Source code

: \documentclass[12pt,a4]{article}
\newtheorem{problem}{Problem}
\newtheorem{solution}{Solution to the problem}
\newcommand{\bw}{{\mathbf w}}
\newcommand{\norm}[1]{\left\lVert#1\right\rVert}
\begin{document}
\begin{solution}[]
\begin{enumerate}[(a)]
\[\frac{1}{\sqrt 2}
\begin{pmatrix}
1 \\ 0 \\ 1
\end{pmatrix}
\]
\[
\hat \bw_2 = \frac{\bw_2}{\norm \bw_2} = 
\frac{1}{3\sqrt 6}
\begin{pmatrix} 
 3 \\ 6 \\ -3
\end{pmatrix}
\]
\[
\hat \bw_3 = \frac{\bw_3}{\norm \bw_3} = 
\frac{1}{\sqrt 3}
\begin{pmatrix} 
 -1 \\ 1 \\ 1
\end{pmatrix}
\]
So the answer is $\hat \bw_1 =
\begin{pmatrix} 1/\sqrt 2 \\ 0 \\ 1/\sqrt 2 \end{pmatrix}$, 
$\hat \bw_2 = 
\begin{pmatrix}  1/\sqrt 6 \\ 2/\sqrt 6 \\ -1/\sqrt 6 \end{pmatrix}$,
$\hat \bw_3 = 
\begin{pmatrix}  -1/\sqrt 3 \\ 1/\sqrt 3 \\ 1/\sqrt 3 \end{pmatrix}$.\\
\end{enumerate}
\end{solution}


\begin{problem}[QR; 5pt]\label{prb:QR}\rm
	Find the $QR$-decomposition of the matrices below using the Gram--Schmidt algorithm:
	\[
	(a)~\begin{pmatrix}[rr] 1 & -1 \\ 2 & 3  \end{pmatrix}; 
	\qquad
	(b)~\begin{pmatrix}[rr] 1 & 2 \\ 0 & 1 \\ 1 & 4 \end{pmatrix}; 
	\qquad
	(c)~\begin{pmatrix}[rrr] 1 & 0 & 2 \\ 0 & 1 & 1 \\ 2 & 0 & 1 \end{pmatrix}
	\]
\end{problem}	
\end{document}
——————
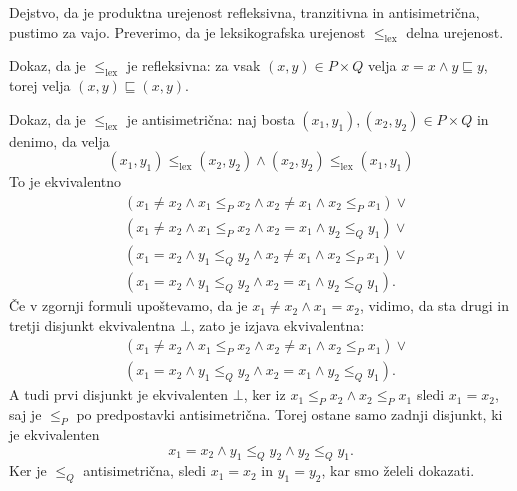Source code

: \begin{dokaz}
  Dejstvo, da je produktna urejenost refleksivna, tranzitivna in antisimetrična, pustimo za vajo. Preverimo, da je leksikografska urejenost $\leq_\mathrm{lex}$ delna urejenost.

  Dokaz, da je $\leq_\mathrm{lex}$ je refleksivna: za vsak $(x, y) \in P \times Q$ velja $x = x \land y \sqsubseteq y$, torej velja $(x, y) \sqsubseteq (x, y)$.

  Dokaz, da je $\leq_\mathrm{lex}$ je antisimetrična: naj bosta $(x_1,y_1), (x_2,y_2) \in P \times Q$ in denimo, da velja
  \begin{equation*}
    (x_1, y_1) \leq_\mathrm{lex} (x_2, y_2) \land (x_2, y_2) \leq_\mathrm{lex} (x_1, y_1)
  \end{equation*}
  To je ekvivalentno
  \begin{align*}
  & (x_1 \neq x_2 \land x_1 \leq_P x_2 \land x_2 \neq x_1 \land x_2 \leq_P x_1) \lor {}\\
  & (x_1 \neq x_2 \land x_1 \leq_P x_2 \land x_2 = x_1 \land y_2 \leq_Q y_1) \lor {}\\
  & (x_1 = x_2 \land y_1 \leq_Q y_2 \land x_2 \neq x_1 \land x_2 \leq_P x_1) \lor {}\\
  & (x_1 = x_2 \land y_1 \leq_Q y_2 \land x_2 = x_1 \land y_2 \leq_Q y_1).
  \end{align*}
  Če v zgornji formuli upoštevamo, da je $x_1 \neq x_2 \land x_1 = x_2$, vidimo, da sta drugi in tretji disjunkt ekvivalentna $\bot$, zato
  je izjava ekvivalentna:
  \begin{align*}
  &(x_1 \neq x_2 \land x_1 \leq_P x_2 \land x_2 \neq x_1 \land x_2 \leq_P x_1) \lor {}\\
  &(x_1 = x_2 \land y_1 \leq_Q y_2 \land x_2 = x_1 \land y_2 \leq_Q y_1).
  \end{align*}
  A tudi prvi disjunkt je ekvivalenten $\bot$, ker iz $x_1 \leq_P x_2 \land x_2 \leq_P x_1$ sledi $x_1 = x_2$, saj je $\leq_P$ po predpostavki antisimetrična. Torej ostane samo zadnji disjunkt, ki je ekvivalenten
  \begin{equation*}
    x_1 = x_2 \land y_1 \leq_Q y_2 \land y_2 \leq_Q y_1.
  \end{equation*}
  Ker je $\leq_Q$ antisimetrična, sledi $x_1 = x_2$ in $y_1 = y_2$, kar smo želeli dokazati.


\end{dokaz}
——————
### Job
What lines of the data include the word "norm"? Copy each of them.

### Task answer
\newcommand{\norm}[1]{\left\lVert#1\right\rVert}
\hat \bw_2 = \frac{\bw_2}{\norm \bw_2} = 
\hat \bw_3 = \frac{\bw_3}{\norm \bw_3} = 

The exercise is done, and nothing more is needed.